Ian Kilpatrick, EVP Cyber Security for Nuvias Group, considers the implications of ‘Smart Toys’ for our children.
‘Smart Toys’ can be great fun. They have all sorts of interactive features that children love. But can ‘Smart Toys’ actually be dangerous for your child? At a simple security level, they can be hacked. Time-to-market is a key consideration for most suppliers and security, as we all know from other ‘smart devices’, is not high on the developers’ radar. The market doesn’t seem to demand it and ‘Smart Toy’ suppliers don’t want to raise the topic in their marketing.
However, with ‘Smart Toys’, the problem is much deeper than simply the possibility of the device being hacked, bad though that is. Many of these solutions today involve a relationship between the parent or the child and the vendor. The vendor often requests intrusive information from the get-go. For example, a number of ‘Smart Toys’ that I looked at ask for parent details, email addresses, passwords, child’s name, age, gender, dob, favourite colours and similar information.
While on the one hand this is very helpful for providing nice features such as birthday messages, favourite colour marketing, etc., it is also a scary amount of key data being handed over just for a toy, not only your key data but your child’s as well.
In some cases, suppliers process the data or calls through themselves. In at least one case I know about, that data has been hacked. If the hacked data includes the child’s address, name, age and messages, it’s quite worrying to think what use that information could be put to for by someone with malicious intent.
It’s easy to consider that your child won’t be the victim of a hack and you could be correct. And these toys are fun. However, you are providing key information to the supplier and betting that they will protect it for you and your child. While you may be confident about how you would deal with your data being compromised, it’s about risk management. For me, the limited research that I have done on specific solutions showed that not only were they insecure, but also that the data provided had, in some cases, already been breached.

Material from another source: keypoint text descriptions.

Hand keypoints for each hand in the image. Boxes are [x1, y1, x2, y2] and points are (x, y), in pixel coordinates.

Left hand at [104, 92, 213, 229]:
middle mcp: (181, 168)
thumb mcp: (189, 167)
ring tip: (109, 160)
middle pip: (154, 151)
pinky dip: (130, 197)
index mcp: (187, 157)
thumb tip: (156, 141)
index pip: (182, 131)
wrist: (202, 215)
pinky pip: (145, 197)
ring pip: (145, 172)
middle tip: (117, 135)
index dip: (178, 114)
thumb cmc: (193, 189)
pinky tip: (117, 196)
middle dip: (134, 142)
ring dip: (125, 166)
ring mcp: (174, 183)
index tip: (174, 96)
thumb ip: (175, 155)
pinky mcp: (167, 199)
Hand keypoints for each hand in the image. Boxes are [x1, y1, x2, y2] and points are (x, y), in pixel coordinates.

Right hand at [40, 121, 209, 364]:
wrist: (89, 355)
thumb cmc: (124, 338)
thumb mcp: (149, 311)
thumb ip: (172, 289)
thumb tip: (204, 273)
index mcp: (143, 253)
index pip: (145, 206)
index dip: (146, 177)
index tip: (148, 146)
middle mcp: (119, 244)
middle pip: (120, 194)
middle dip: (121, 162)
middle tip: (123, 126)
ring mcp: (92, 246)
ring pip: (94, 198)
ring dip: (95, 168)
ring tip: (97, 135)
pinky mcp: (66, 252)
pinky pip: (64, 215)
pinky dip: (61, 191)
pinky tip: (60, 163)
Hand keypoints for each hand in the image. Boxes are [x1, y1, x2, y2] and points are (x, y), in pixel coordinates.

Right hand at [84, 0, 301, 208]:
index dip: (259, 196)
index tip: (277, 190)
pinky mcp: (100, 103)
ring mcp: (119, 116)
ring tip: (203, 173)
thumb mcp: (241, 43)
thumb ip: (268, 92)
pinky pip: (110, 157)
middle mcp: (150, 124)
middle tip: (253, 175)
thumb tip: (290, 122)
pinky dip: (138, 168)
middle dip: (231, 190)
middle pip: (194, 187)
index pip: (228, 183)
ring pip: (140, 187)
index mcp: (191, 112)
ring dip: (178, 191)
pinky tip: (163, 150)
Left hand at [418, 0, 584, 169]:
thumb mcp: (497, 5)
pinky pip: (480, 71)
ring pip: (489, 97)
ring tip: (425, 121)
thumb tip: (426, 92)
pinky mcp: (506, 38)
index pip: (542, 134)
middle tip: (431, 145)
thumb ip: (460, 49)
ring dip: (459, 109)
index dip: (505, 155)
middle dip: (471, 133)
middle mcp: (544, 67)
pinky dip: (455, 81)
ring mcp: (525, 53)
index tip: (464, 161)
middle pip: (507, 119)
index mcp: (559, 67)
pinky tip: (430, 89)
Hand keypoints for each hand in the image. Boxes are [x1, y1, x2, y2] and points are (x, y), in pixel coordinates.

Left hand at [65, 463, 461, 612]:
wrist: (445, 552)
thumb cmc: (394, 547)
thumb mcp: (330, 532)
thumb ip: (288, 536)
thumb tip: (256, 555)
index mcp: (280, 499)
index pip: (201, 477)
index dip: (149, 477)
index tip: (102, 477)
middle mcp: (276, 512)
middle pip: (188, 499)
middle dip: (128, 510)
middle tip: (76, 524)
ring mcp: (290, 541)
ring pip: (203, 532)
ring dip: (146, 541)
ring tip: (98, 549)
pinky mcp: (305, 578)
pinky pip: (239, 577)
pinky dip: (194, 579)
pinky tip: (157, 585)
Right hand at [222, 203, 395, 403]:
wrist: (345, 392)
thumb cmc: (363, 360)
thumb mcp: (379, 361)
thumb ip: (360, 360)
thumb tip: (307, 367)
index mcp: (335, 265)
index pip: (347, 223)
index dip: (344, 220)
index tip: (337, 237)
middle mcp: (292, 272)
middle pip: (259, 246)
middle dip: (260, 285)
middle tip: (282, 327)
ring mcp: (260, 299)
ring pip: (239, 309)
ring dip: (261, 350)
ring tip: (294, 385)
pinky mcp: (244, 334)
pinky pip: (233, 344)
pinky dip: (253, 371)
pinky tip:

Despite this, the web sites and the sales material for the toys do not refer to any risks or protection. Maybe, if you want to buy a ‘Smart Toy’ for your child, it might be an idea to wait and see how they pan out. In the meantime, there are good old-fashioned non-smart, but still desirable, toys around that don’t have this unnecessary risk profile. It’s also worth looking at the general risks of IOT devices, such as those in the home, as written about on The Register website where it reviewed the FBI’s advice.